My gut feeling for solving this problem is to use strong induction.
Starting with the base case $n=1$ we can check each of the seven congruence classes and find that $x_1=2$ is the unique solution. Then assuming for $1\le m\le k$ there is a unique root modulo $7^m$. So we know from Hensel's Lemma we know that since there is a unique solution modulo $x_k$ to the congruence $f(x)\equiv 0\pmod{7^k}$ that $7$ does not divide $f'(x_{k-1})$. To show that when $n = k+1$ we have a unique solution it would be sufficient to show that $7$ does not divide $f'(x_k)$.

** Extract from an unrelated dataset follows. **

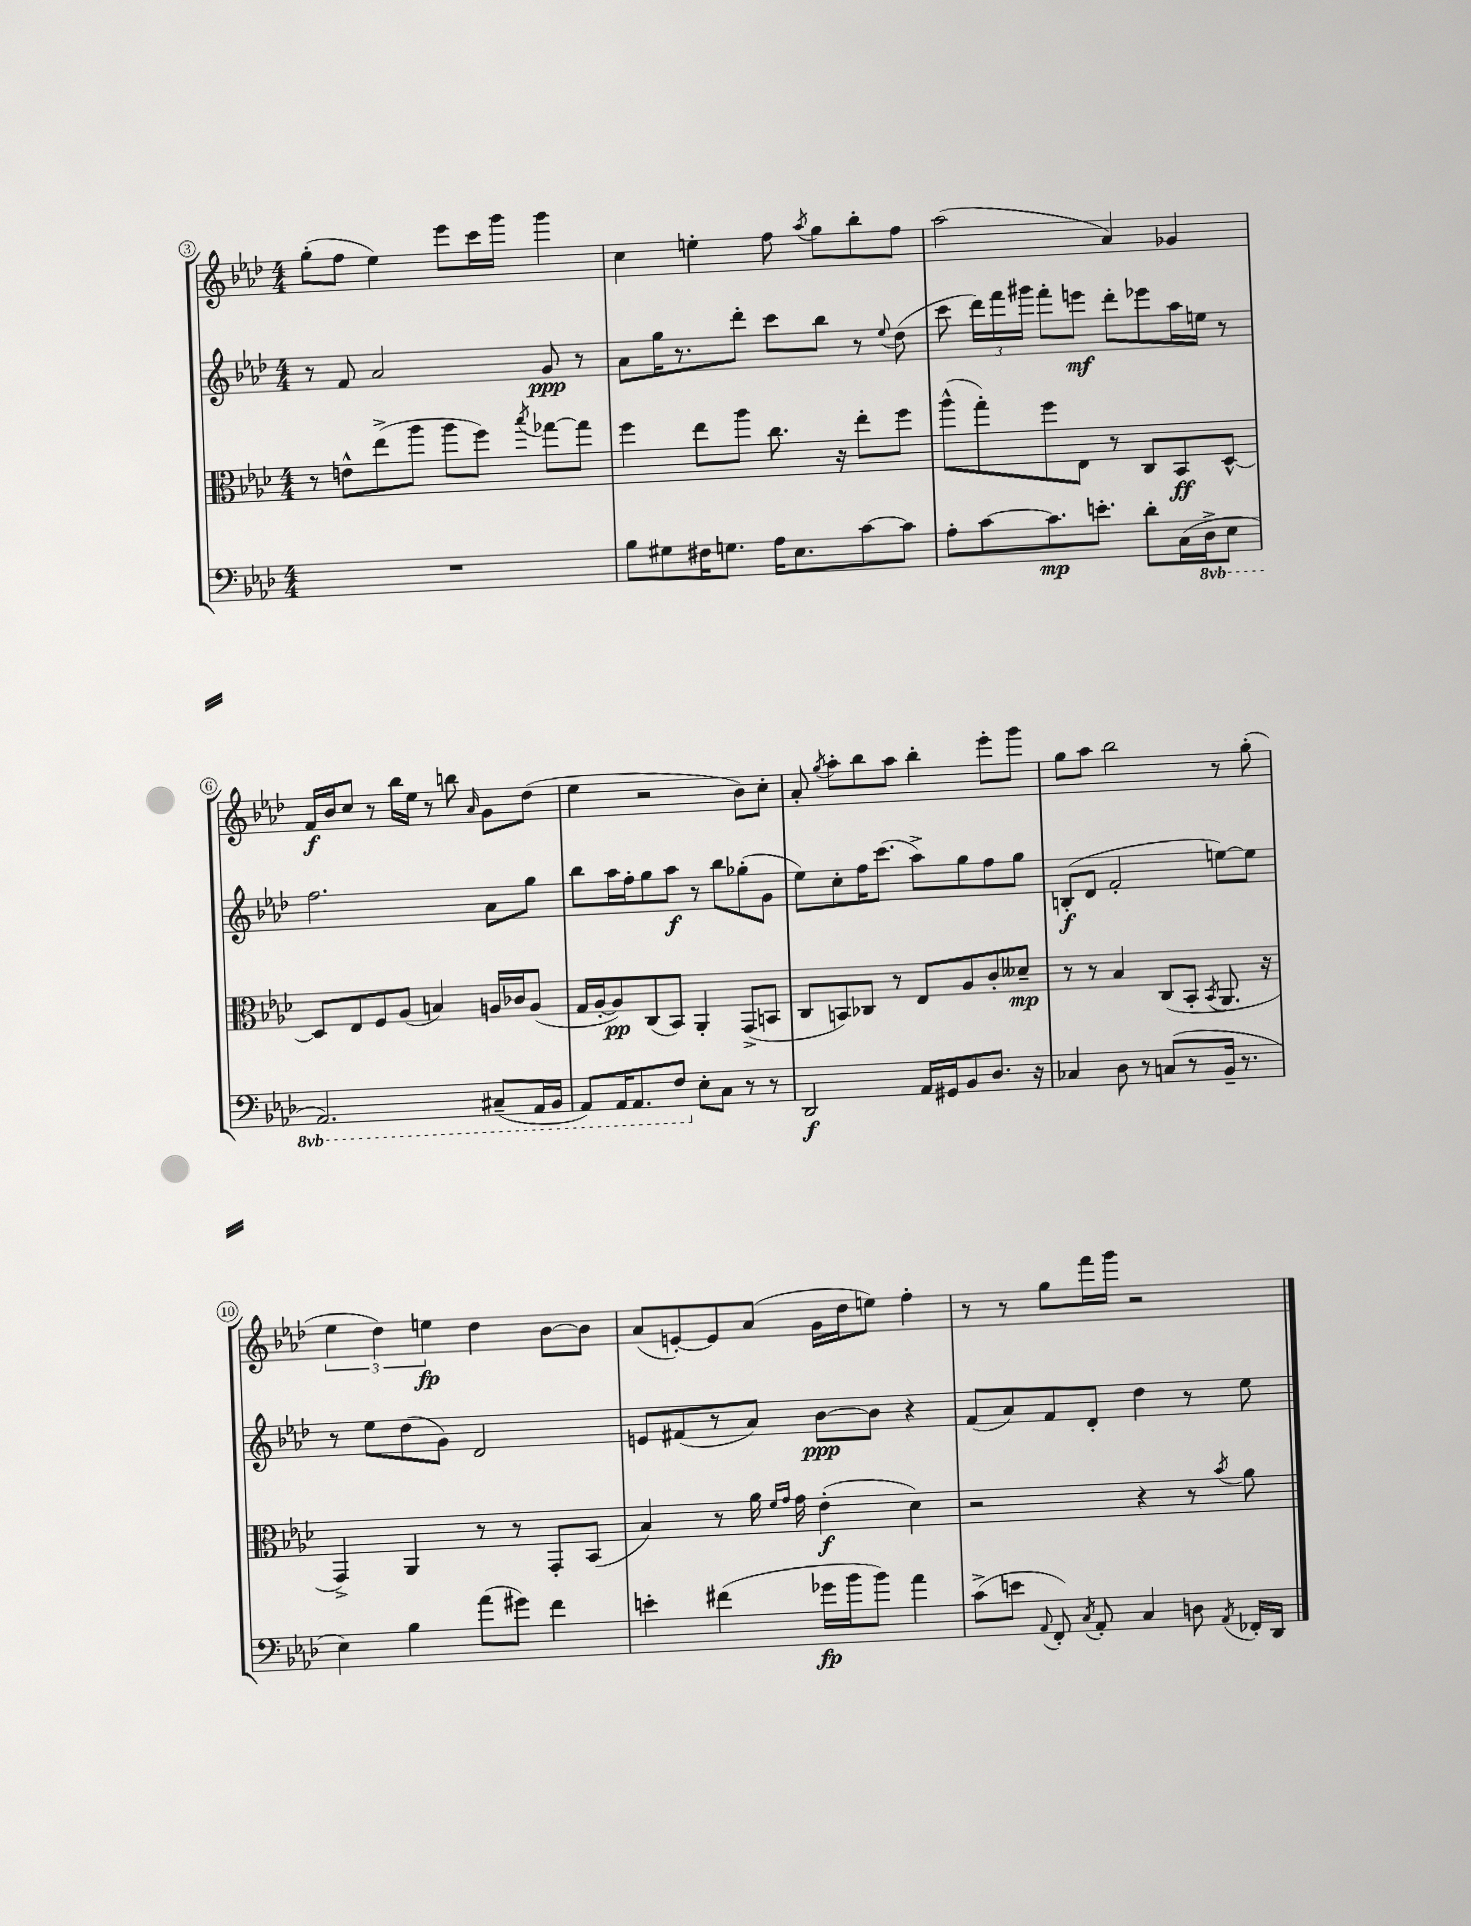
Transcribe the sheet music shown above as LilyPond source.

This is where I keep hitting a wall. I can't seem to figure out how to show that $7$ does not divide $f'(x_k)$. Using Hensel's Lemma Ive been able to find $x_k$ in terms of $x_{k-1}$ but its really ugly and involves inverses of $f'(x_{k-1})$.
Could I get a hint to try and steer me in the right direction, and if I'm going way off track what can I do to correct it?
You have that $f'(x)=3x^2+2x=x(3x+2)$. Mod $7$, the only roots to that are $\{0,4\}$. Could $x_k$ have been one of these mod $7$?
If $x_k\equiv0$ mod $7$, then $7$ does not divide $x_k^3+x_k^2-5$, so $x_k$ was not a root mod $7^k$.
If $x_k\equiv4$ mod $7$, then ... (leaving as a hint. See answer history for the full answer.)